Elections vital, Dems tell Dems

By RANDY KREHBIEL World Staff Writer
4/1/2007 8:36 AM


Tulsa County Democrats want bygones to be bygones, and focus on winning.

Tulsa County Democratic Party leaders pleaded with delegates at Saturday's biennial county convention to let bygones -- in some cases barely gone bygones -- be bygones for the sake of winning some elections.

"The important thing, when all is said and done, is to rally behind our slate and elect Democrats to office," state Rep. Eric Proctor said in his opening remarks at the Transportation Workers Union Hall.

Later, moments after losing her bid for a second two-year term to Elaine Dodd, incumbent county chairwoman Patti Basnett said, "Some of us like to stir the pot, but we have to work together if we're ever going to elect Democrats."

Dodd, county chairwoman in 1989-1991 and 2003-2005, said Basnett would continue to have an office at party headquarters.

"Patti and I are friends," she said.

"The Republicans hope we can't hold together," state Rep. Jeannie McDaniel said in nominating former City Council candidate Jon Kirby for vice chairman. "This is the year we have to hold together."

Kirby's opponent, Tom Bomer, told the delegates: "The Tulsa County Democratic Party has been like a family that's been having a feud for a very long time. We've got to stop it."

Bomer then withdrew, giving the office to Kirby.

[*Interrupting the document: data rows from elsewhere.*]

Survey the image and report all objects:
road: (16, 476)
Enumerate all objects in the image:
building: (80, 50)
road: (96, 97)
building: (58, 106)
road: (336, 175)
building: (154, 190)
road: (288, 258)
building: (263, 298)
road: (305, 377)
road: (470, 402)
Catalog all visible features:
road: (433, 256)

Jack Boyte, elected secretary to complete the slate of county officers, said, "We're going to kick out those guys who think The Flintstones is a documentary."

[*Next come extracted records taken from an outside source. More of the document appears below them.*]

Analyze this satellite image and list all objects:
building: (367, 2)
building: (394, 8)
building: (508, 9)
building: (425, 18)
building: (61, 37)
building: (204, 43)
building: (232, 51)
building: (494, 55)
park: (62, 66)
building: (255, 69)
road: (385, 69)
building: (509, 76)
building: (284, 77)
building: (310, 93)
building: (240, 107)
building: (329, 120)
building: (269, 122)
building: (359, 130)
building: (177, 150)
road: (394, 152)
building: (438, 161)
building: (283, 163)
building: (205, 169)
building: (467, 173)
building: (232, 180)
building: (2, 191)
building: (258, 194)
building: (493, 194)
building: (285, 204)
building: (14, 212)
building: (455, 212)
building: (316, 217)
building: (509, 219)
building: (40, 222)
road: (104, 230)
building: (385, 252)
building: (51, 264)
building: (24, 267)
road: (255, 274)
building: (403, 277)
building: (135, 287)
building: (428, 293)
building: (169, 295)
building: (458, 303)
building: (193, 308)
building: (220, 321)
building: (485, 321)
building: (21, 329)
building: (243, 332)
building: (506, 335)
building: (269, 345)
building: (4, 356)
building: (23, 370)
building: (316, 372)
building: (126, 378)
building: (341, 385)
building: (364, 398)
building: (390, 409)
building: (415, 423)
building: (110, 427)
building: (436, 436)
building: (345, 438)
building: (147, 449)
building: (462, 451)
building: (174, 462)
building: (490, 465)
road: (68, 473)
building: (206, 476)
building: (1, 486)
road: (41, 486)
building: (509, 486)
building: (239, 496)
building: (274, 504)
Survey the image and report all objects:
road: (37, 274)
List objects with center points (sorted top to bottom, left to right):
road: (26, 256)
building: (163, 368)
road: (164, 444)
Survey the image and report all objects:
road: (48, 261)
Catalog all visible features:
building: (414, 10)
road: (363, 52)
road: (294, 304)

All of this came after lengthy, contentious and at times arcane wrangling over how Tulsa County's 79 state convention delegates would be chosen.

The method narrowly approved by the rules committee at an earlier meeting called for electing 72 delegates, apportioned by party registration, from the three-county commission district. The remaining seven delegates were to be elected at-large.

That plan was thrown out on a floor vote and replaced by one that elected state delegates proportionately by interest group instead of geography. Debate on the subject was such that at one point it included a discussion on whether delegates should vote by standing or by holding up their credentials.

Dodd and University of Tulsa law professor Gary Allison, two of the leading advocates of the interest group plan, said it was more representational and would prevent more influential blocs -- identified in a handout as organized labor and trial lawyers -- from electing the county's entire slate of state delegates.

Rules committee chairman George Otey said the alternate method supported by Dodd and Allison was unnecessarily complicated and did nothing to prevent the so-called "slate" voting.

In the end, a labor coalition whose membership included national committeeman James Frasier wound up with the most delegates -- 24 -- while Allison's "progressive revival" group was allocated 17. The remaining 38 delegates were spread among nine other groups.

Only three of the nearly 200 items submitted by the resolution committee were discussed, and only one was voted down.

That was a proposal by attorney Greg Bledsoe and endorsed by Tulsa City Councilor Roscoe Turner for the Tulsa Metropolitan Area Planning Commission to terminate its contract with the Indian Nations Council of Governments for planning services.

Turner said Tulsa was being "wiped out" by its suburbs and blamed INCOG for favoring those suburbs over Tulsa.

Frasier said the issue was too technical to be voted on at short notice, and in the end that position prevailed.

Approved without discussion was a resolution supporting Tulsa's proposed annexation of the county-owned Expo Square, a matter of intense controversy at February's Republican county convention.